Search code examples
c++stringc++17case-insensitive

c++ vector string problem about case sensitivity


so in c++ 'A' and 'a' are different characters, if we have a vector that contains both upper and lowercase letters, how to write a function that transforms this vector into some vector that is case insensitive, for example, 'ABba' becomes the same as 'abba'.

so for example, I want to count the number of different characters within the string, for example, "ABba" in this case output must be 2, because A a are 1 same group, B and b same as well, this string also may contain numbers, for example. ABba1212 --> answer should be 4.


Solution

  • The standard approach for doing case insensitive comparisons is:

    Decide for either upper or lower case and convert all letters to this case. Then, do your operations.

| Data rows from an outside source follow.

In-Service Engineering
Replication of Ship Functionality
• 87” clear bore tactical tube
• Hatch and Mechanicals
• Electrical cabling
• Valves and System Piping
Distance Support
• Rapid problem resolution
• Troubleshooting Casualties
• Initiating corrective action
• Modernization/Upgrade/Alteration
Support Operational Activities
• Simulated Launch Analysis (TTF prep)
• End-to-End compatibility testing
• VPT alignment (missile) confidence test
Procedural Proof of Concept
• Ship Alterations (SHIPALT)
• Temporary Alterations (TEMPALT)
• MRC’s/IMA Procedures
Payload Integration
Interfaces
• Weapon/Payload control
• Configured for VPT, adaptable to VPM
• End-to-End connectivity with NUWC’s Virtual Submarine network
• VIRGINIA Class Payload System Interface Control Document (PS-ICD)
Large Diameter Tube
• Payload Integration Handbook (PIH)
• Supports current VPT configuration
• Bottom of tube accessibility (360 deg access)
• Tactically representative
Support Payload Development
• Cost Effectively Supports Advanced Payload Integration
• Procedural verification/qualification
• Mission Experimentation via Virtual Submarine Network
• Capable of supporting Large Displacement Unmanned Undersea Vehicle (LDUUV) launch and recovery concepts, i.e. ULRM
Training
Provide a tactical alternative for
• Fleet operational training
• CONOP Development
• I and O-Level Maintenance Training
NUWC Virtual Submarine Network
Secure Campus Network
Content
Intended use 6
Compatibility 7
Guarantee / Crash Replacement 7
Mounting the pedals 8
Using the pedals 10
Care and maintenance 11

    In C++ you have a family of functions for that purpose. std::toupperand std::tolower. Please check in CPP Reference.

    If you know what character set you have, there are also other possibilities. In western countries very often ASCII characters are uses. In that case, you can even do bit operations for conversions. Or, additions or subtractions.

    Some examples for converting to lower case with ASCII characters

    #include <iostream>
    #include <cctype>
    
    int main() {
    
        char c = 'A';
        c = (char)std::tolower(c);
        std::cout << "\nWith tolower:  " << c << '\n';
    
        c = 'A';
        if (c >= 'A' and c <= 'Z') c += ('a' - 'A');
        std::cout << "\nWith addition:  " << c << '\n';
    
        c = 'A';
        if (c >= 'A' and c <= 'Z') c |= 32;
        std::cout << "\nWith bit operation:  " << c << '\n';
    }
    

    Next, counting different characters. If you want to count the different characters in a string, then you need to iterate over it, and check, if you saw the character or not. There are really many different solutions for that.

    I will show you a very basic one and then a C++ solution.

    It is made for 8 bit char values.

    #include <iostream>
    #include <cctype>
    #include <string>
    
    int main() {
    
        std::string test{"ABba1212"};
    
        // There are 256 different 8 bit char values. Create array and initialize everything to false
        bool weHaveACharValueForThisASCII[256] = {};
    
        // Iterate over all characters in the source string
        for (char c : test)
            // And mark, if we found a certain char
            weHaveACharValueForThisASCII[std::tolower(c)] = true;
    
        // Now we want to count, how many different chars we found
        int sum = 0;
        for (bool b : weHaveACharValueForThisASCII) if (b) ++sum;
    
        // Show result
        std::cout << sum;
    
        return 0;
    }
    

    In C++ you would use a std::unordered_set for this. It can only contain unique values and uses fast hashing fordata access. Please see here.

    #include <iostream>
    #include <cctype>
    #include <string>
    #include <unordered_set>
    
    int main() {
    
        std::string test{"ABba1212"};
    
        // Here we will store the unique characters
        std::unordered_set<char> unique{};
    
        // Iterate over all characters in the source string
        for (char c : test) unique.insert((char)std::tolower(c));
    
        // Show result
        std::cout << unique.size();
    }